Two trains P and Q are scheduled to reach New Delhi railway station at 10.00 AM. The probability that train P and train Q will be late is 7/9 and 11/27 respectively. The probability that train Q will be late, given that train P is late, is 8/9. Then the probability that neither train will be late on a particular day is

Let 'A' and 'B' be the event of train reaching at the station respectively. 

P(A)$$_{\text{Late}}$$ = $$\dfrac{7}{9}$$, therefore, P(A)$$_{\text{On time}}$$ = $$\dfrac{2}{9}$$.

P(B)$$_{\text{Late}}$$ = $$\dfrac{11}{27}$$, therefore, P(B)$$_{\text{On time}}$$ = $$\dfrac{16}{27}$$.

The probability that train Q will be late, given that train P is late, is 8/9.

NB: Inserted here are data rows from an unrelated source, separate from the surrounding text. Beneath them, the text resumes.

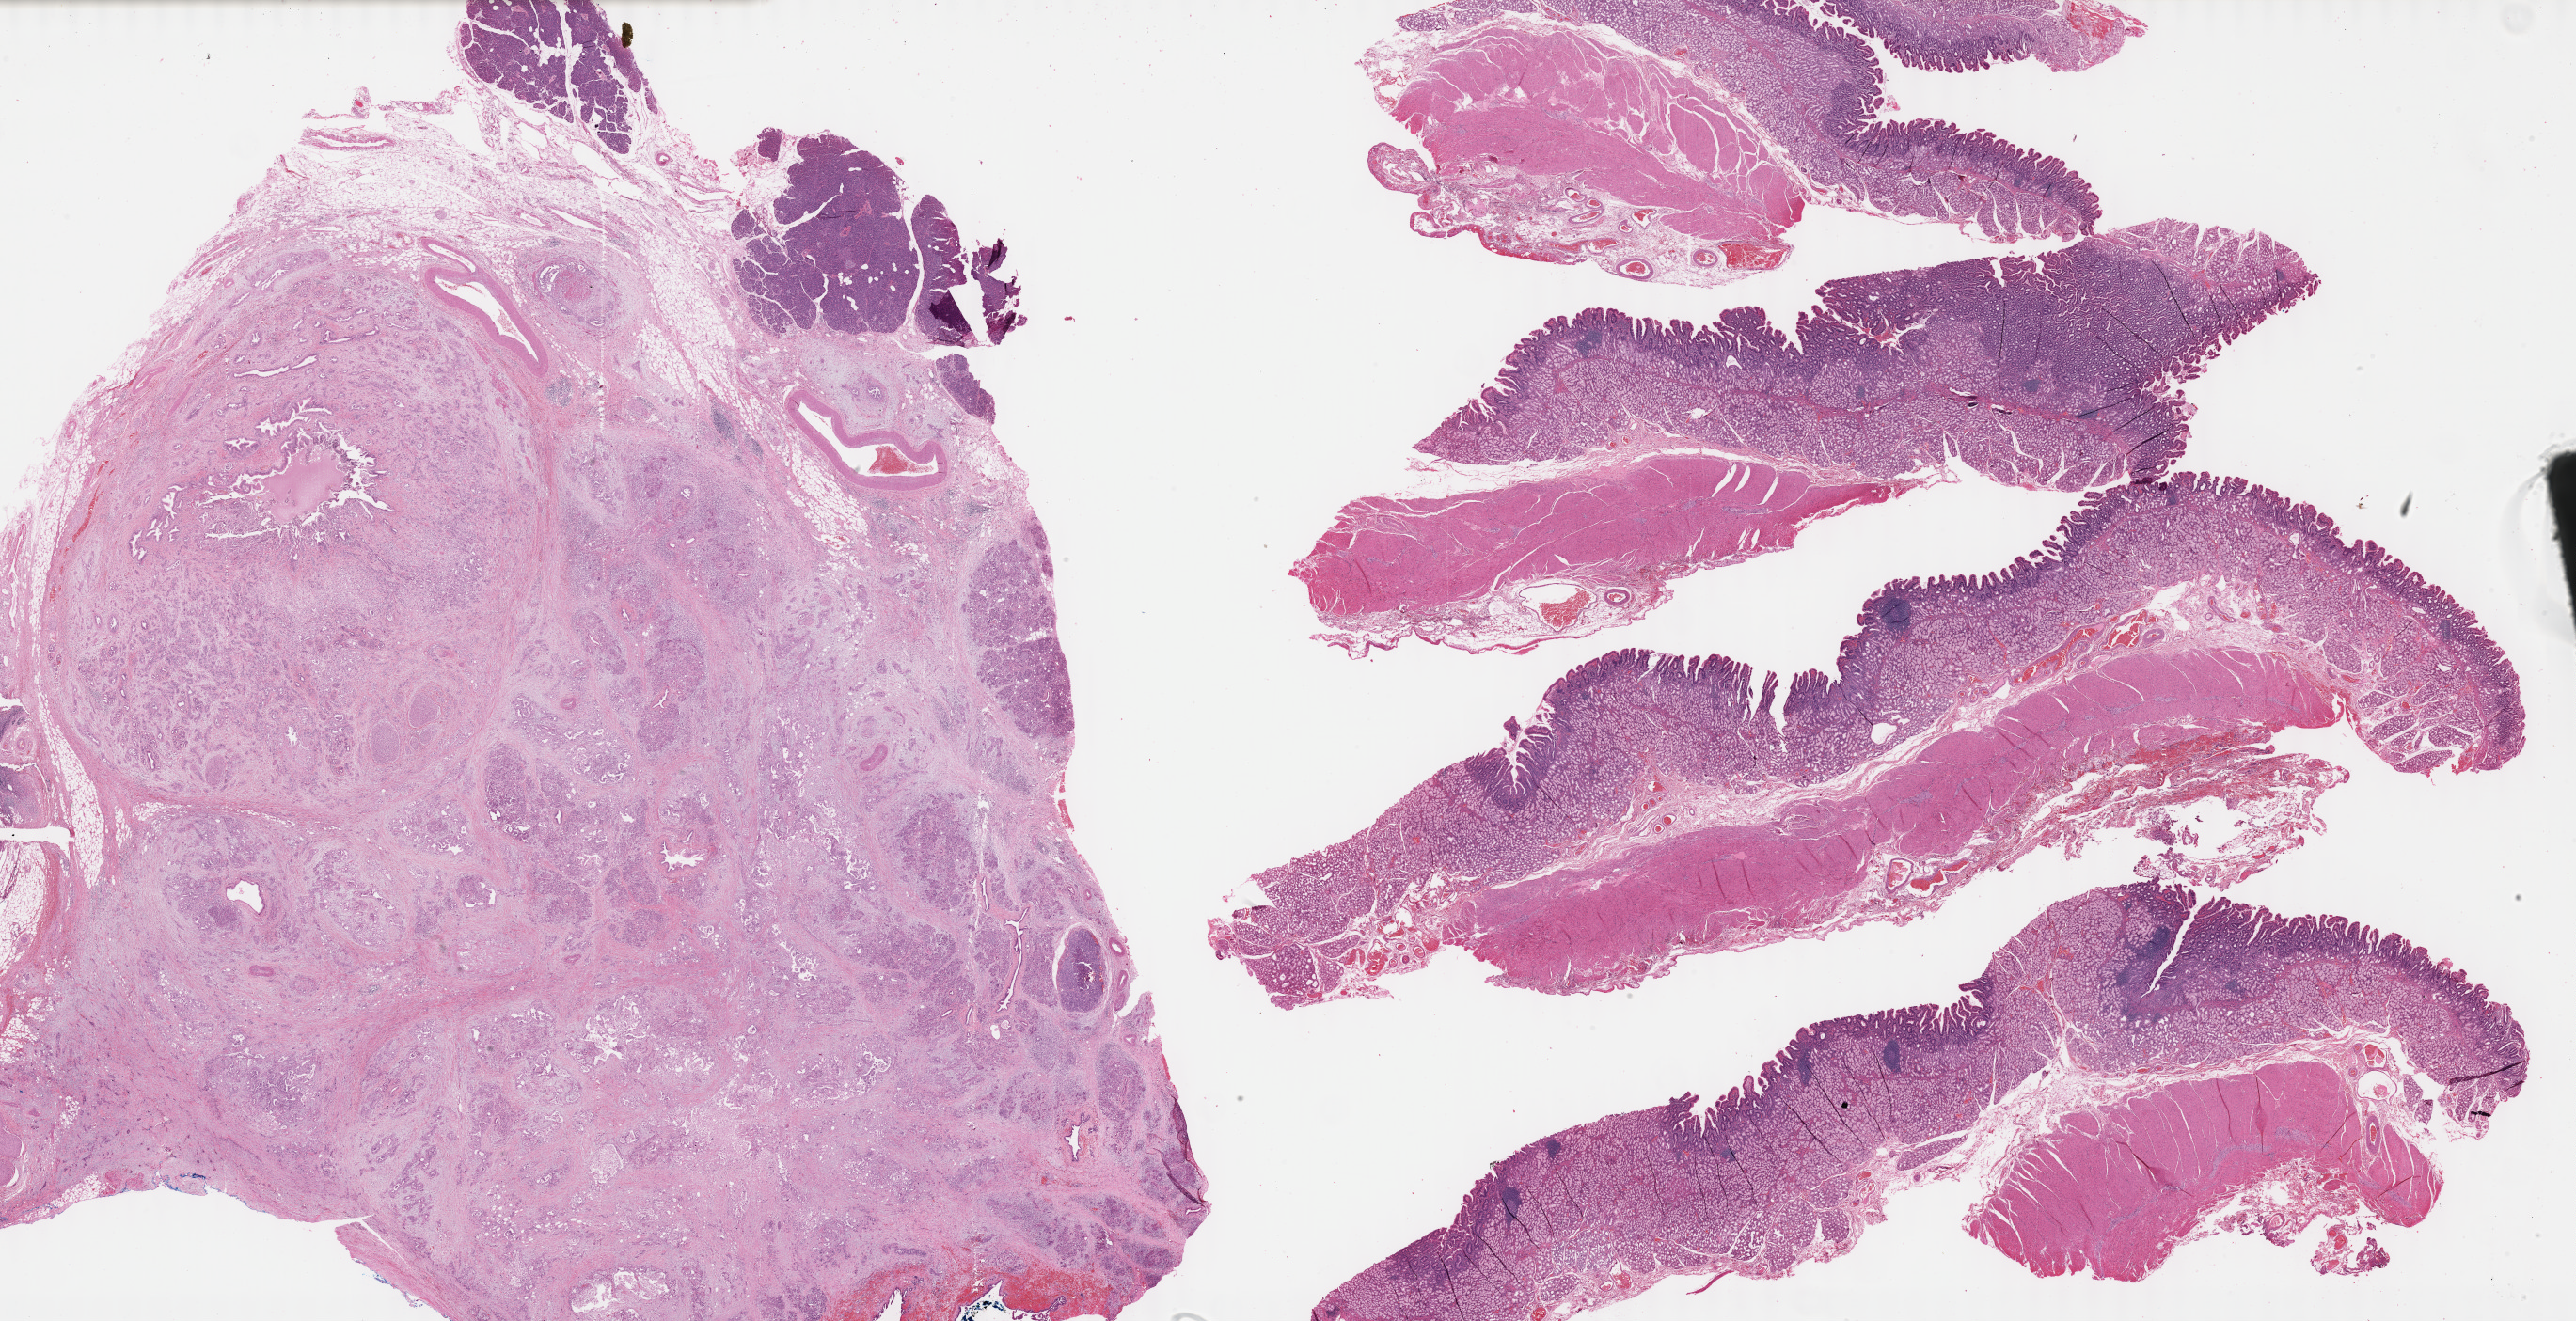
Whole-slide histology image, H&E-stained — low-resolution overview of the scanned area, about 44.3 x 22.7 mm (acquisition: 40x scan), formalin-fixed paraffin-embedded (FFPE) diagnostic section, primary tumour sample from the pancreas. Patient: male, age at initial diagnosis 67 years.
Pathologic diagnosis: Infiltrating duct carcinoma, NOS (head of pancreas).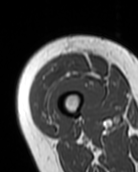
MRI of an extremity soft-tissue mass, one axial slice; position 20 of 99 along the scan axis; MR volume resampled by the dataset authors to the PET/CT grid (not the native acquisition matrix); 3.27 mm slice thickness; 138 × 172 image matrix, field of view 135 × 168 mm. Female patient. From the clinical record (not read from this slice): histological type: pleiomorphic undifferentiated sarcoma; grade: high; site of the primary tumour: right quadricep.
Structures marked on this image (expert contour drawn on MRI and transferred to this co-registered scan by the dataset authors):
- gross tumour volume including surrounding oedema: box from (x=32, y=54) to (x=86, y=119) px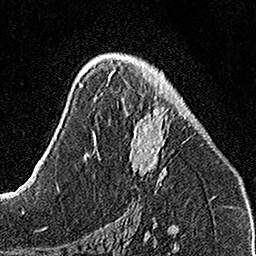
Breast MRI, one axial slice. Position 85 of 160 along the scan axis. Cropped to one breast. Dynamic contrast-enhanced series, time point 2 of 7 at this slice position (early post-contrast). 1.5 T. TE 3.5 ms, TR 7.2 ms. 1 mm slice thickness. 256 × 256 image matrix. Female patient.
Annotated regions visible in this slice (semi-automatically segmented with operator editing):
- enhancing-tissue mask used for the functional tumour volume (all voxels passing the contrast-enhancement thresholds inside the analysis volume; usually the tumour): box from (x=107, y=59) to (x=191, y=186) px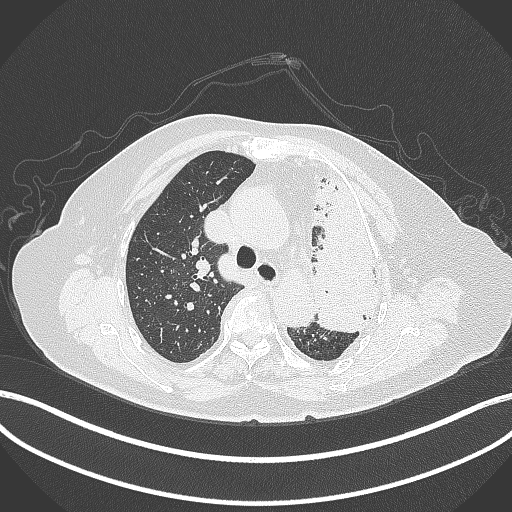
Chest CT, one axial slice. Position 280 of 399 along the scan axis. 120 kVp. Lung window (W 1500 / L -600 HU). 1 mm slice thickness. 512 × 512 image matrix, field of view 400 × 400 mm. Patient: female, 75 years. From the clinical record (not read from this slice): clinical TNM (as recorded): T3 N3 M1.
Outlined on this slice (rectangle marked by the reading radiologist):
- lung tumour (recorded histology: adenocarcinoma): bounding box (x1, y1, x2, y2) in pixels: (308, 164, 384, 333)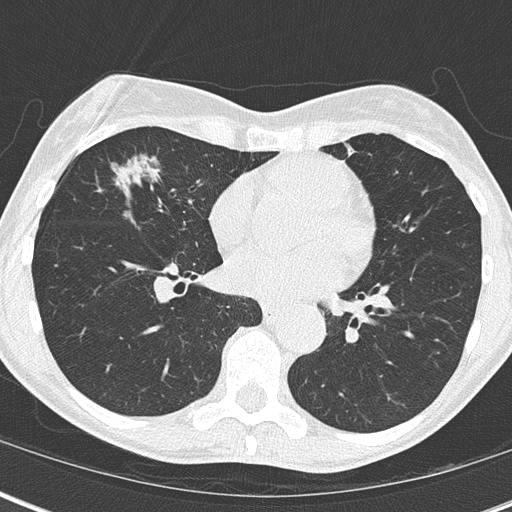
Low-dose screening chest CT, axial slice. Third screening round (two years after baseline). Lung window (W 1500 / L -600 HU). 2 mm slice thickness. Lung (sharp) reconstruction kernel (B50f). 512 × 512 image matrix, field of view 290 × 290 mm. Female, age 67 years at enrolment. Current smoker at enrolment.
Expert-annotated lung lesion, box from (x=95, y=146) to (x=197, y=243) px. Screening reader's record for this exam (one nodule recorded; not confirmed to be the boxed lesion): non-calcified nodule or mass ≥4 mm, right middle lobe, 32 × 17 mm, mixed attenuation, pre-existing on the prior screen: yes; interval growth: yes. Later outcome: lung cancer diagnosed 76 days after this screen — bronchiolo-alveolar adenocarcinoma, NOS, right middle lobe, well differentiated (G1), stage IA (AJCC 6th edition), 25 mm at pathology.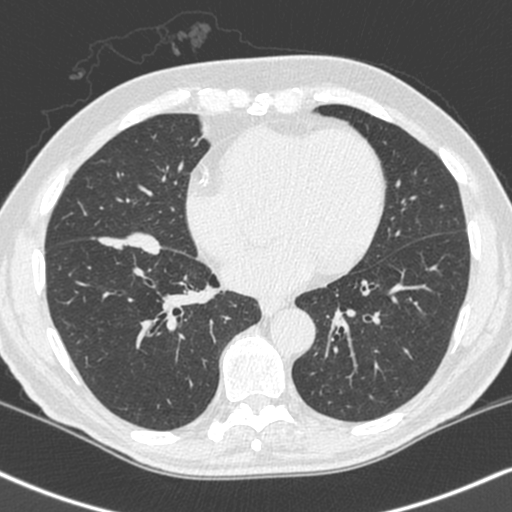
Axial slice from a low-dose chest CT screening exam; first (baseline) screen; lung window (W 1500 / L -600 HU); 1.3 mm slice thickness; standard (soft-tissue) reconstruction kernel (C); 120 kVp; slice 141 of 248 in the series. Male, age 68 years at enrolment. Current smoker at enrolment.
• Lesion marked by an expert reader, box from (x=89, y=228) to (x=164, y=299) px.
• Reader record for this screening exam (exam-level; its link to the box is not recorded): non-calcified nodule or mass ≥4 mm, right lower lobe, 34 × 17 mm, smooth margins, soft tissue attenuation.
• Official screen result: positive, change unspecified: nodule(s) >= 4 mm or enlarging nodule(s), mass(es), or other non-specific abnormalities suspicious for lung cancer.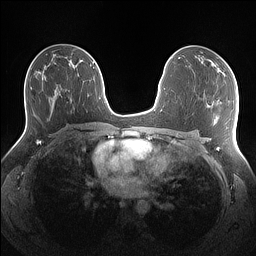
Breast MRI (dynamic contrast-enhanced), one axial slice; slice 78 of 160 in the series (ordered by position); dynamic contrast-enhanced series, time point 2 of 7 at this slice position (early post-contrast); 1.5 T; TE 1.4 ms, TR 5 ms; 1.1 mm slice thickness; 256 × 256 image matrix, field of view 340 × 340 mm. Female patient.
Structures marked on this image (semi-automatic segmentation, software-assisted and operator-edited):
- enhancing-tissue mask used for the functional tumour volume (all voxels passing the contrast-enhancement thresholds inside the analysis volume; usually the tumour): bounding box [x1, y1, x2, y2] px = [210, 60, 225, 75]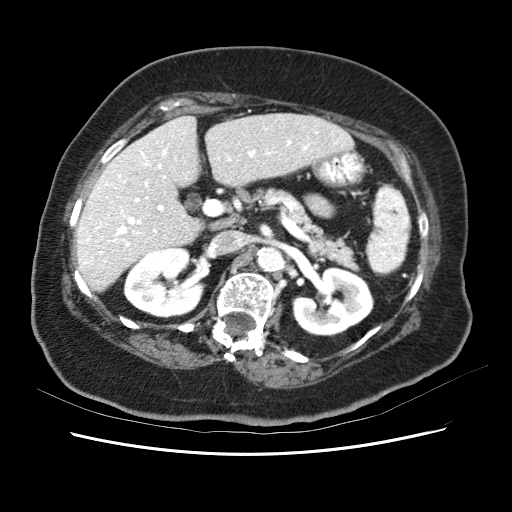
Contrast-enhanced abdominal CT (liver protocol), one axial slice; slice 29 of 62 in the series (ordered by position); soft-tissue window (W 400 / L 40 HU); 2.5 mm slice thickness; 512 × 512 image matrix. Case-level facts recorded for this patient, not image findings: diagnosis: hepatocellular carcinoma (patient treated with transarterial chemoembolisation; whether this scan precedes or follows treatment is not stated here); TNM stage (as recorded): Stage-I; Child-Pugh class: B; tumour size: 5.3 cm.
Outlined on this slice (semi-automatic segmentation, software-assisted and operator-edited):
- liver parenchyma outside the tumour (the mass and vessels are separate outlines, so this box may not span the whole liver): bounding box [x1, y1, x2, y2] px = [76, 112, 356, 294]
- portal vein: [79, 116, 343, 272]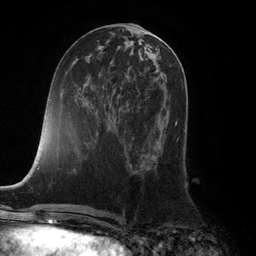
Breast MRI (dynamic contrast-enhanced), one axial slice. Position 49 of 132 along the scan axis. Cropped to one breast. Dynamic contrast-enhanced series, time point 2 of 6 at this slice position (early post-contrast). 3 T. TE 2.8 ms, TR 7.3 ms. 1.2 mm slice thickness. 256 × 256 image matrix. Female patient.
Annotated regions visible in this slice (semi-automatic segmentation, software-assisted and operator-edited):
- enhancing-tissue mask used for the functional tumour volume (all voxels passing the contrast-enhancement thresholds inside the analysis volume; usually the tumour): box from (x=175, y=121) to (x=178, y=126) px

P$$(\dfrac{B_{\text{Late}}}{A_{\text{Late}}})$$=$$\dfrac{8}{9}$$

P(A$$_{\text{Late}} \cap$$ B$$_{\text{Late}})$$ = P(A)$$_{\text{Late}}$$*P($$\dfrac{B_{\text{Late}}}{A_{\text{Late}}})$$

P(A$$_{\text{Late}} \cap$$ B$$_{\text{Late}})$$ = $$\dfrac{7}{9}$$*$$\dfrac{8}{9} = \dfrac{56}{81}$$

Therefore, the probability that neither train is late = 1 - (P(A)$$_{\text{Late}}$$+P(B)$$_{\text{Late}}$$ - P(A$$_{\text{Late}} \cap$$ B$$_{\text{Late}})$$)

$$\Rightarrow$$ 1 - ($$\dfrac{7}{9}$$+$$\dfrac{11}{27}$$-$$\dfrac{56}{81}$$)

$$\Rightarrow$$ $$\dfrac{41}{81}$$

Hence, we can say that option B is the correct answer.